Ghazal 190, Verse 11x


bastan-e ((ahd-e mu;habbat hamah naa-daanii thaa
chashm-e nakshuudah rahaa ((uqdah-e paimaa;N mujh se

1) the binding of the vow of love was wholly foolishness
2) the knot of pledge/compact remained an unopened eye, through/toward me


bastan : 'To bind, shut, close up; to contract, get, acquire, incur; to congeal, coagulate, clot; to copulate, have sexual intercourse; to form seed-buds, to fructify'. (Steingass p.186)


kushuudah : 'Opened; open'. (Steingass p. 1034)


((uqdah : 'A knot, tie, bond... ; an entanglement, a complication; entangled things, perplexed affairs, confused words; a knotty problem; a secret, mystery, enigma'. (Platts p.763)


paimaan : 'Measuring; —agreement, compact, convention, treaty, stipulation, pledge, promise; security; confirmation; asseveration, oath'. (Platts p.301)


The tying of the vow of love was entirely based on my foolishness. No result came from it; rather, that knot that was tied at the time of making the vow became and remained an unopened eye. That is, the beloved didn't even take a good look at me, and the vow proved useless. (236)


He could have said baa;Ndhnaa ((ahd-e mu;habbat kaa thaa ik naa-daanii , but Persianness is so dominant [;Gaalib] that even by force he makes 'Rekhtah the envy of Persian' [as in {116,10}]. Well, this is his language, and it is especially for him. The meaning of the verse is that the vow of love that she made to me-- well, it was made (the knot remained), but like a closed eye. Not to open the eye in some direction is neglect/superciliousness. (356)

Gyan Chand:

chashm-nakshuudah : That person who, with his eyes closed, ties [baa;Ndhnaa] a vow of love with somebody. This was stupidity, because the knot of that vow remained like a closed eye-- it was never able to open, it was never able to be resolved.

== Gyan Chand, p. 364


EYES {3,1}
VOWS: {20,2}

For background see S. R. Faruqi's choices. For more on Ghalib's unpublished verses, see the discussion in {4,8x}.

In Urdu of course one 'ties' a vow [((ahd baa;Ndhnaa], which opens up all kinds of metaphoric possibilities of the vow's being loosely tied (as in {20,3}), or the vow's becoming a tangle, as in {8,2} (where other 'knot' verses are also discussed). Similarly in English we're 'bound' by a vow. In this verse Ghalib has adopted the Persian infinitive bastan , 'to bind', in place of baa;Ndhnaa . (How Nazm would have enjoyed complaining about this! But Zamin takes up his role.)

Who made the vow of love? The verse carefully doesn't tell us. It might have been the beloved-- in which case she was foolishly inconsistent, since she didn't even open her eyes and take a good look at the lover. The eyeball is round like a knot. Eyes can be opened, and knots can be opened (in the sense of being loosened or untied). To open an eye is good-- but to 'open' the knot of the vow would mean to break the vow (as in {20,3}). So on this reading the imagery becomes somewhat incoherent. But Asi and Zamin, who endorse this reading, don't seem to feel any awkwardness in the imagery.

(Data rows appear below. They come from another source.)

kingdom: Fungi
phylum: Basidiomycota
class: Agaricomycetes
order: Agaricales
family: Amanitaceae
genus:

Alternatively, it might more plausibly have been the lover who made the vow, in which case he was just plain foolish, since his vow didn't even induce the beloved to take a good look at him. But we can also ask, more subtly, how much the lover's vow might have depended on his own 'closed eye' of foolish ignorance, or on the even more tightly closed eye of a refusal to see.

Note for meter fans: It really ought to be naa-kushuudah ('non-opened'), parallel to naa-daan ('non-wise'), which might perhaps then be shortened to na-kushuudah . But in order the make the line scan, we must not only spell it as na-kushuudah , but also scan it as nak-shuu-dah . I don't care for this kind of thing, but naturally Ghalib gets to do as he pleases.

I also don't care much for this comparably abstruse wordplay with eyes and knots by Mir: M{233,16}.